Rep. Mark Meadows' star is on the rise as chairman of the conservative House Freedom Caucus, but some doubt if he can guide the group any better than his predecessor.
Meadows, R-NC, took over leadership of the group from the popular Jim Jordan, R-Ohio.
"I don't think the organization is any different with Meadows than it is with Jordan," White House Budget Director Mick Mulvaney told the Washington Examiner. "If Mark Meadows gets run over by a bus tomorrow, I don't think it changes the nature of the Freedom Caucus."

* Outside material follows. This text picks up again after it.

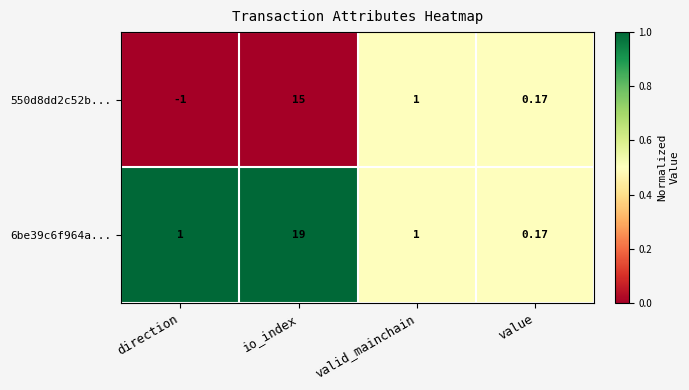

At which category does the chart reach its peak across all series?

io_index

Mulvaney, a South Carolina Republican before joining President Donald Trump's administration, was a founding member of the Freedom Caucus, having aligned himself with the Tea Party movement when he was elected to Congress in 2010.
Meadows was instrumental in getting the American Health Care Act passed in the House, working with centrist leader Rep. Tom MacArthur on the "MacArthur Amendment" that rolled back some of the regulations of Obamacare.
The amendment garnered the support of conservatives just enough to pass the bill.
"If we had not gotten to 'yes' in the end, that would have been a problem," Meadows told the Examiner. "It was a defining moment… [H]ad there not been a bill that was pulled on the Thursday or Friday, there would always have been the idea that the Freedom Caucus will cave in the end. But equally as important, had we not come around and provided the votes a few weeks later for 'yes,' there would have been the typical stereotype that they'll never get to 'yes.'"
Rep. Chris Collins, R-N.Y., told the Examiner that "only time will tell" if the caucus' efforts on tax reform meet the same fate as the GOP healthcare bill.
"I actually think all of us took a step, hopefully, forward ... in the Tuesday group and the Freedom Caucus, let's hope," he added.